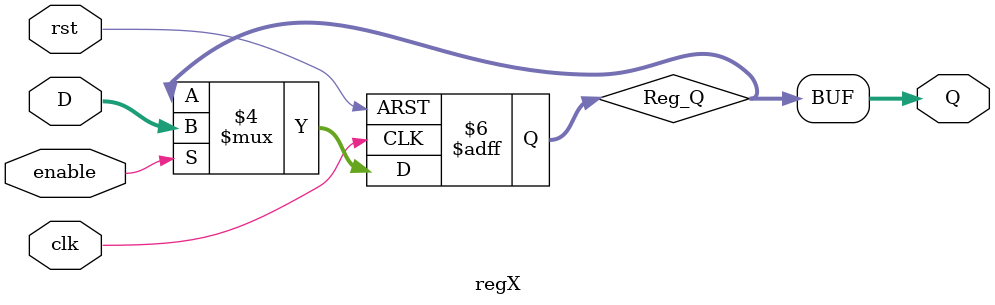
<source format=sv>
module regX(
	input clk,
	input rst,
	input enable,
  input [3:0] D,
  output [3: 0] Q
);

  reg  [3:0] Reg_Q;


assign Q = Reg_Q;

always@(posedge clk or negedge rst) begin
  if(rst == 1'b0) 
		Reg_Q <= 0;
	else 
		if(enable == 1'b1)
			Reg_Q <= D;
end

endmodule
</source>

## Your assignment
Each record should be given again exactly, with no picture carried over.

## Result for this task
<source format=sv>
module regX(
	input clk,
	input rst,
	input enable,
  input [3:0] D,
  output [3: 0] Q
);

  reg  [3:0] Reg_Q;


assign Q = Reg_Q;

always@(posedge clk or negedge rst) begin
  if(rst == 1'b0) 
		Reg_Q <= 0;
	else 
		if(enable == 1'b1)
			Reg_Q <= D;
end

endmodule
</source>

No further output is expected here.